■ **TÂCHE COURTE 1**: Dans l'extrait sur le sport électronique, relevez chaque type d'entreprise présenté comme débarquant désormais dans l'univers de la compétition.
■ **TÂCHE COURTE 2**: Rédigez la suite de l'extrait sur le sport électronique à partir de sa dernière phrase.

■ **EXTRAIT DU DOCUMENT**:

Le sport électronique évolue notamment grâce à l'avènement du streaming mais pas que. En effet ce qui n'était qu'un microcosme composé de quelques irréductibles il y a encore quelques années est devenu une poule aux œufs d'or aux yeux de certains responsables marketing de grandes marques. Ainsi il n'est désormais plus rare de voir débarquer les éditeurs les plus riches du monde dans l'univers de la compétition mais également des constructeurs automobiles, des marques alimentaires ou bien encore un retour aux sources des champions de l'informatique. Si l'ensemble de ces entreprises ont des intérêts divergeant, leurs objectifs restent les mêmes : vendre. Or la récente vente de Twitch à Amazon pour 970 millions de dollars devrait permettre une fois encore de développer ce marché naissant qui rapporte déjà plusieurs centaines de millions de dollars par an.

■ **ENREGISTREMENTS FOURNIS**:
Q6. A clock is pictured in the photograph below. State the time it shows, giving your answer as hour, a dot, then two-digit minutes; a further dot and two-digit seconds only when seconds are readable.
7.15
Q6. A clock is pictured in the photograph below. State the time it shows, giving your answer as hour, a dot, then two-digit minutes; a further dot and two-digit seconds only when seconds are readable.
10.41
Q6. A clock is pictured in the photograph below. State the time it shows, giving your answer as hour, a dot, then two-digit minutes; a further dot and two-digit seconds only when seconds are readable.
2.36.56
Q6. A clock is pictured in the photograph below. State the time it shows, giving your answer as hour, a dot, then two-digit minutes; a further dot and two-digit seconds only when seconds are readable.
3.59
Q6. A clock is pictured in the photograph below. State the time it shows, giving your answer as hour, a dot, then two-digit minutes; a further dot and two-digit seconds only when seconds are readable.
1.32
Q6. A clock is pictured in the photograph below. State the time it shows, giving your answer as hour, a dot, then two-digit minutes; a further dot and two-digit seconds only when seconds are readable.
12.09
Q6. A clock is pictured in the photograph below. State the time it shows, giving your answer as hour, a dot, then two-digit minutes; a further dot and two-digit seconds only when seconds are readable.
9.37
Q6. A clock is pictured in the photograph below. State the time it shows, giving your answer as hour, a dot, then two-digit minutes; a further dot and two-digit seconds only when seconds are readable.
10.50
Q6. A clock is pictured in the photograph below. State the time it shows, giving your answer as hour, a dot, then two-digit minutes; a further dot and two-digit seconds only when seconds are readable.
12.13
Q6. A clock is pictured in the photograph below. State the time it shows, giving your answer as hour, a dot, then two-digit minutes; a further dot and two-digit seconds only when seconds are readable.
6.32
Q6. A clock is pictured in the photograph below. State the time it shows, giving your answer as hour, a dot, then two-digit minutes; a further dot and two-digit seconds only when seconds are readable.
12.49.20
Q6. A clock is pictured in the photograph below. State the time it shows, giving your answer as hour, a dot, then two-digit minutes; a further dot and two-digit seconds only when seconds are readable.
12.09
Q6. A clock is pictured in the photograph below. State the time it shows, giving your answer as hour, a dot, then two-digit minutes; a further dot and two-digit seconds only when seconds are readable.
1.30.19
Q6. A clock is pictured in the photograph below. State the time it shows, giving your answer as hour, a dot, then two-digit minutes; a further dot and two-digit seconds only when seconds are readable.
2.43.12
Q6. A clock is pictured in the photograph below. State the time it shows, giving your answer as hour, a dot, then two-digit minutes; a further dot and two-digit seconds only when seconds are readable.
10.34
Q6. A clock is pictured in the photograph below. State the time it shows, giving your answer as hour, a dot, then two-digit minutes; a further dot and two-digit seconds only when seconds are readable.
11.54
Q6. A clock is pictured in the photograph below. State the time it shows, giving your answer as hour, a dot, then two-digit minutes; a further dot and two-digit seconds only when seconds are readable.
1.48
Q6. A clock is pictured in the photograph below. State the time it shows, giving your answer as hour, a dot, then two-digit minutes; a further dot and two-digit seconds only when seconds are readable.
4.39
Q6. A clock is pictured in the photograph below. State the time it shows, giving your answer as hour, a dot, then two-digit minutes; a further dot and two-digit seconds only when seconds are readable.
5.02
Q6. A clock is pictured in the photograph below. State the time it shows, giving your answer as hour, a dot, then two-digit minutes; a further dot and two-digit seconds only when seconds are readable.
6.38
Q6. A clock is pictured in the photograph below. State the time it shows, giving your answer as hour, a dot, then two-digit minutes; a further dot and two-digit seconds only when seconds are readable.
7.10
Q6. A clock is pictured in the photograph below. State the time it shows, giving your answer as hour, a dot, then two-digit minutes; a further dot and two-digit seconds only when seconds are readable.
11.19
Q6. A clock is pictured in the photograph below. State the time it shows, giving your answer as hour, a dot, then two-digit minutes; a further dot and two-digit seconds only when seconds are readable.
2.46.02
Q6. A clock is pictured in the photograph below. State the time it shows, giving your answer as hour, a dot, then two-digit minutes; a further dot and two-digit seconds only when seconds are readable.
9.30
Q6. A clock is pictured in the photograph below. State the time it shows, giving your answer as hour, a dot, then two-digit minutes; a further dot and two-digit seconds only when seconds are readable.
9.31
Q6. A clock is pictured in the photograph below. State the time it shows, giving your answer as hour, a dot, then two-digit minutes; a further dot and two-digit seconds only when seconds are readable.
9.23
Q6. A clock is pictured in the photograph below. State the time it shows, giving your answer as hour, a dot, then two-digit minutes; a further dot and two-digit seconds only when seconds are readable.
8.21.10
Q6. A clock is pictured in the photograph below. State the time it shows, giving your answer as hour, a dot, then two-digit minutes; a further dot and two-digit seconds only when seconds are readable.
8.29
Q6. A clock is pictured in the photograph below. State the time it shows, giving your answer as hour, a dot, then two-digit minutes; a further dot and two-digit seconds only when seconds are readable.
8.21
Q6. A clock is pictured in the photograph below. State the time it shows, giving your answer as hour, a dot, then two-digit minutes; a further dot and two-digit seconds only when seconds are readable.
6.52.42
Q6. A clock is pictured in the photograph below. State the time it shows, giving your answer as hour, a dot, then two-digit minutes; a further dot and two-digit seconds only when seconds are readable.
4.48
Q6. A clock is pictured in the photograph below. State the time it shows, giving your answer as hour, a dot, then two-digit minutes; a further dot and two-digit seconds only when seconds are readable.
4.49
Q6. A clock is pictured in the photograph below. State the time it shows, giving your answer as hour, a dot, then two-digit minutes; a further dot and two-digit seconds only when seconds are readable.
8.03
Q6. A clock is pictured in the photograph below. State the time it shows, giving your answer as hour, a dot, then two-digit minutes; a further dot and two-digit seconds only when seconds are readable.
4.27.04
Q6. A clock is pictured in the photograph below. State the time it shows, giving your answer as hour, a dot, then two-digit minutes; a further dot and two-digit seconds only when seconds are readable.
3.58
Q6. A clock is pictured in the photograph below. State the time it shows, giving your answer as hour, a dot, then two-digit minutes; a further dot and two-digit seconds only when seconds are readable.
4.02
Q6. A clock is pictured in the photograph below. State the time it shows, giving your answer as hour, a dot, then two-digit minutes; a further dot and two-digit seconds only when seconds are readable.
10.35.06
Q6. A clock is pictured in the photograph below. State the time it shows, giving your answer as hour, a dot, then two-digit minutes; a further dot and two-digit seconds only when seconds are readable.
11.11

■ **RÉSULTAT FINAL 1**:
- les éditeurs les plus riches du monde
- des constructeurs automobiles
- des marques alimentaires
- les champions de l'informatique

■ **RÉSULTAT FINAL 2**:
Un peu d'histoire
Pourtant rien ne prédisposait l'eSport à connaitre un avenir comme nous le vivons aujourd'hui. Par le passé déjà nous avions connu une belle période d'euphorie jusqu'à cette fameuse crise financière de 2008 qui avait également durement touché le monde du sport électronique. Plusieurs grands noms en ont fait les frais, le plus célèbre par chez nous aura certainement été l'Electronic Sports World Cup (ESWC) obligé de fermer boutique dès 2009 suite au retrait de Nvidia et des dollars qu'ils versaient. Car les grands noms de l'informatique avaient déjà senti le bon coup au début des années 2000 en investissant d'importantes sommes d'argent afin d'aider à l'organisation d'événements où leurs matériels étaient mis en avant. Il n'était pas rare de voir AMD, Nvidia, Samsung, Microsoft ou encore Intel dépenser sans compter, chacun ayant même le privilège d'avoir sa propre compétition dédiée. Et puis la crise a entrainé une baisse significative des revenus avec la diminution drastique des budgets publicitaires. L'eSport était ainsi touché de plein fouet par les restructurations des grandes compagnies qui n'avaient plus envie d'investir dans un secteur dont l'avenir était incertain.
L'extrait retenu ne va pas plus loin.